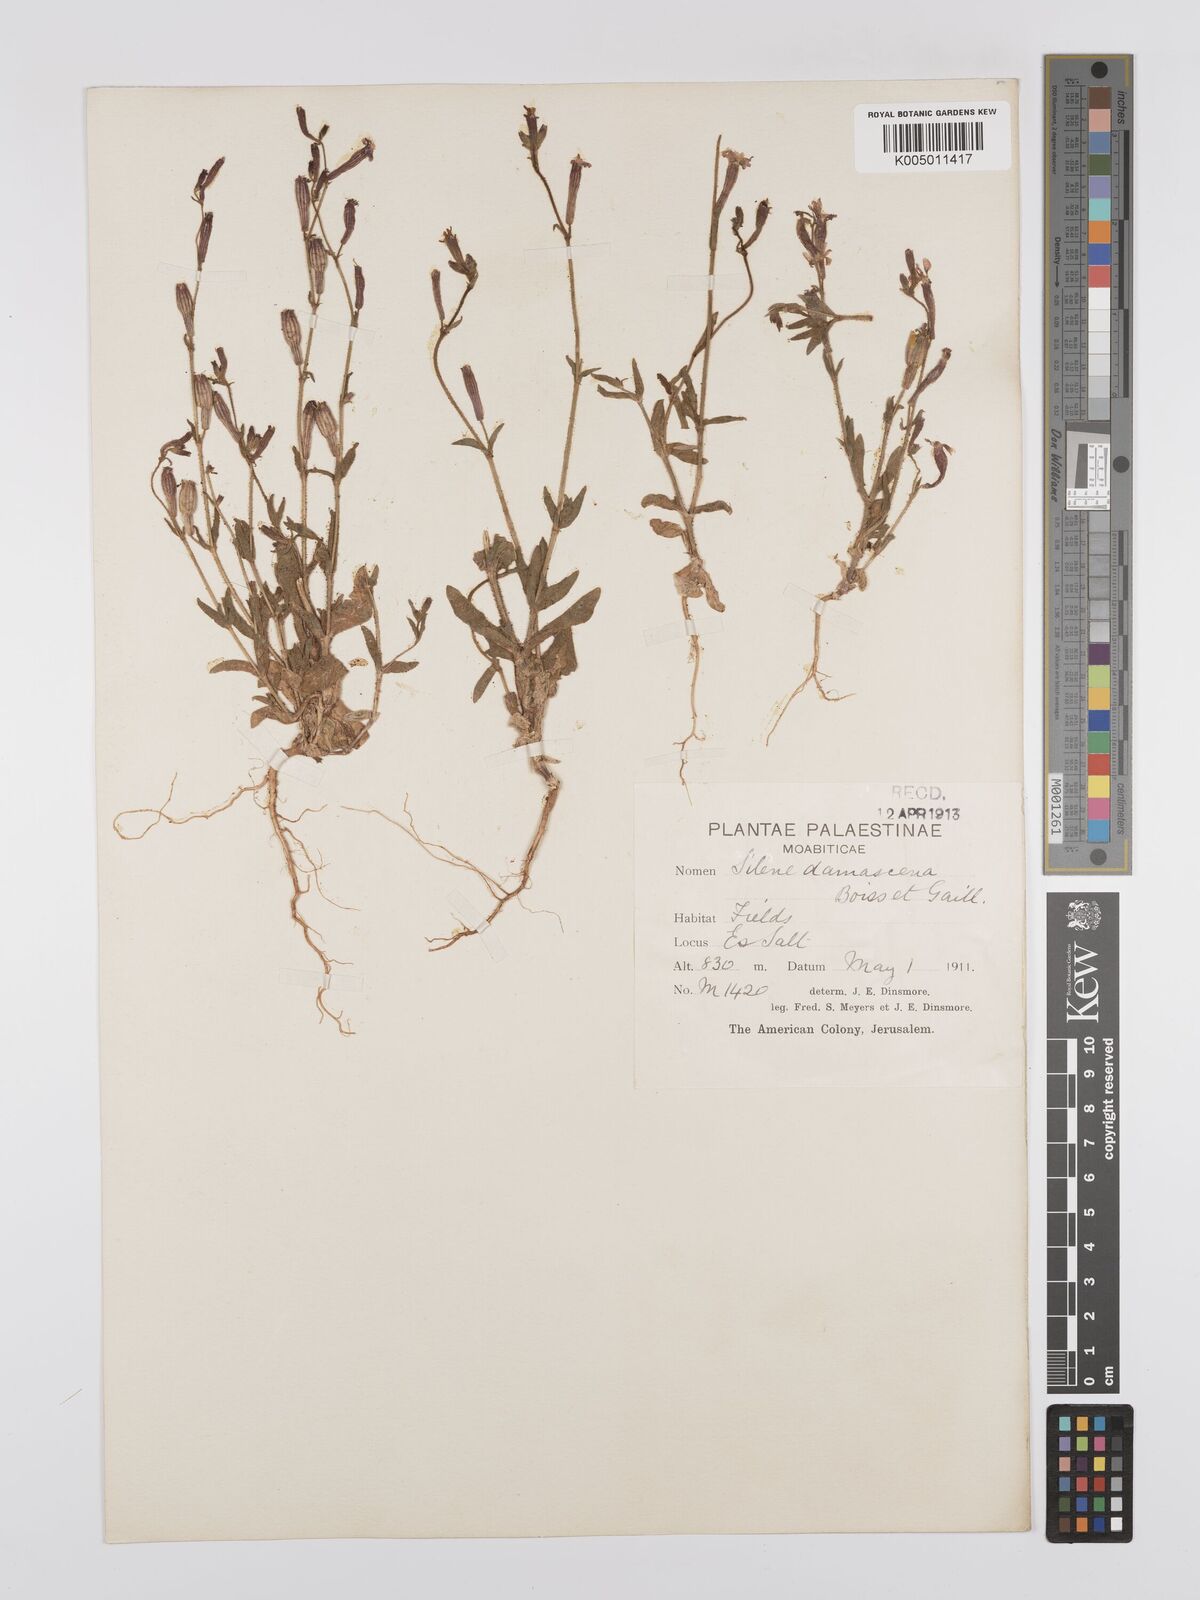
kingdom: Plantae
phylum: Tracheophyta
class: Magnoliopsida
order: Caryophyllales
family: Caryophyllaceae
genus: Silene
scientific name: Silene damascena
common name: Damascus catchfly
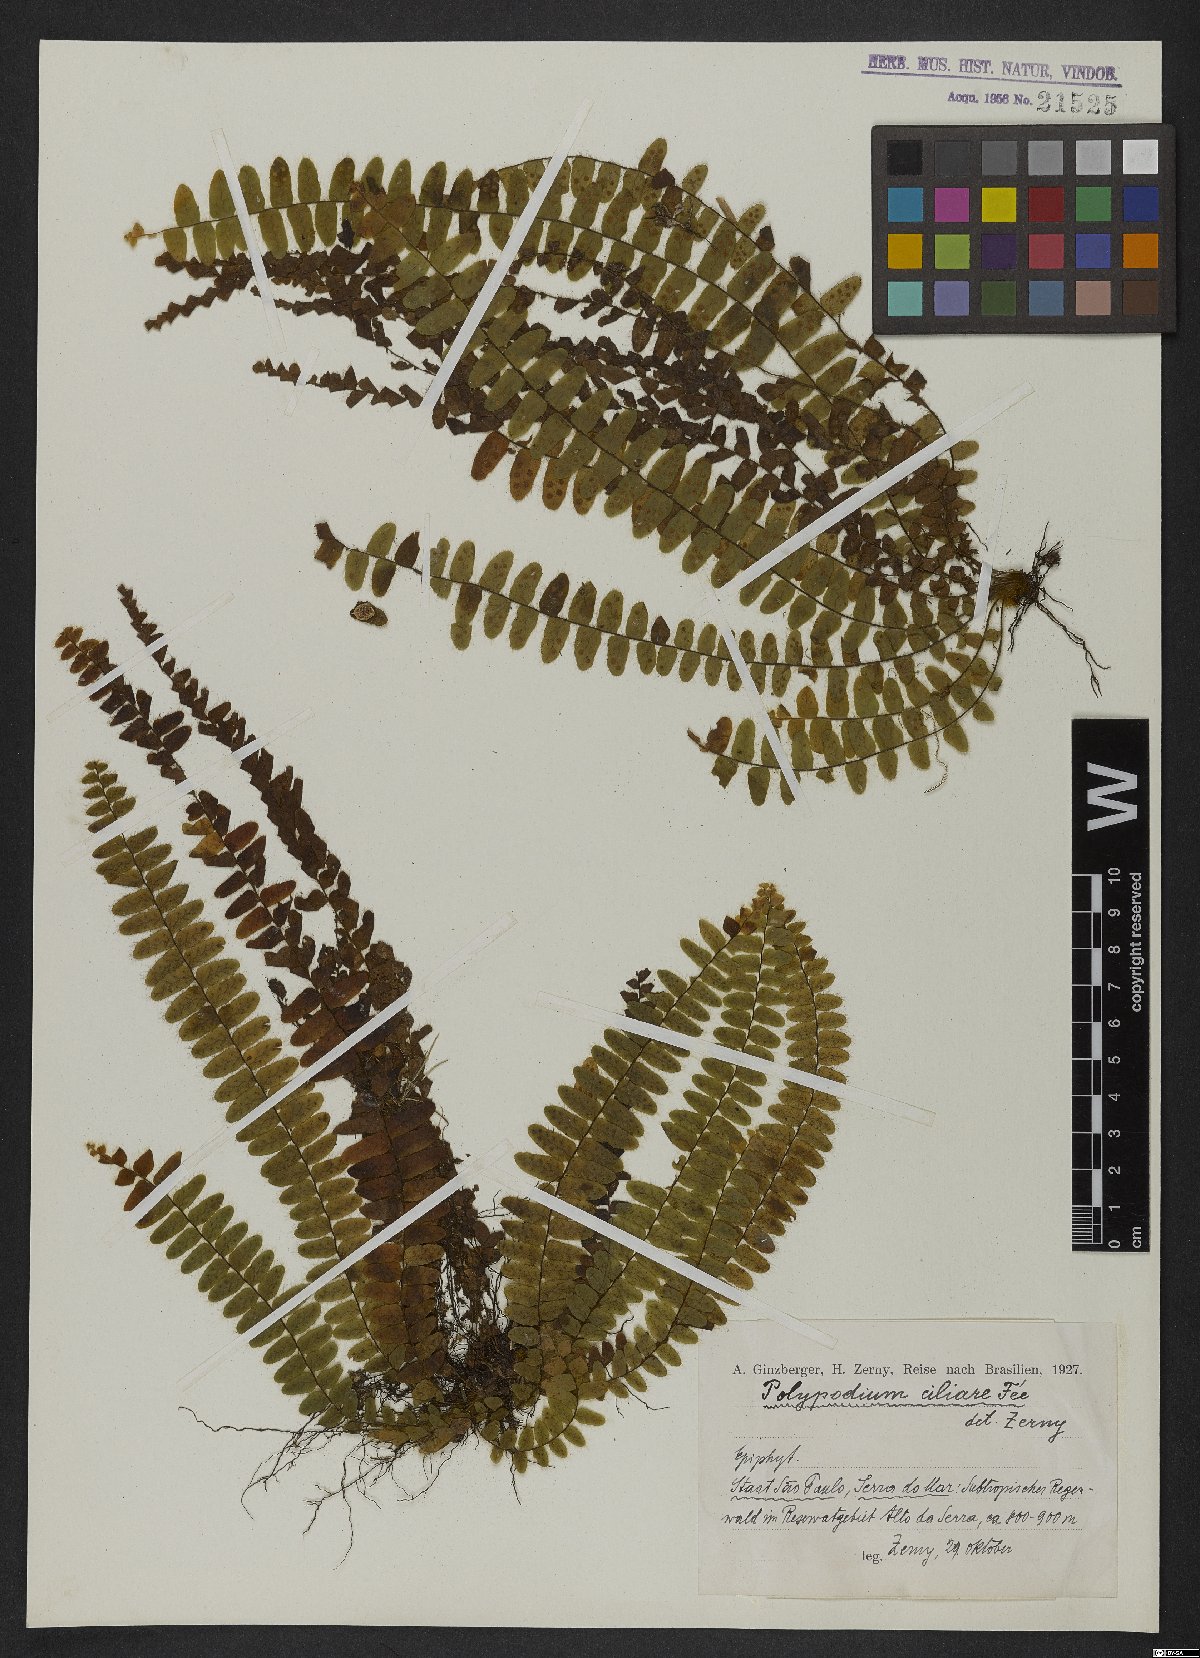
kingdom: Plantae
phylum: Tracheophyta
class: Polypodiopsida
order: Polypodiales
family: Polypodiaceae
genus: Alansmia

* * * * * * *

| Short task |
Set out the lines above as a numbered list, skipping any blank lines and leaving the pictures out.

| Correct answer |
1. kingdom: Plantae
2. phylum: Tracheophyta
3. class: Magnoliopsida
4. order: Caryophyllales
5. family: Caryophyllaceae
6. genus: Silene
7. scientific name: Silene damascena
8. common name: Damascus catchfly
9. kingdom: Plantae
10. phylum: Tracheophyta
11. class: Polypodiopsida
12. order: Polypodiales
13. family: Polypodiaceae
14. genus: Alansmia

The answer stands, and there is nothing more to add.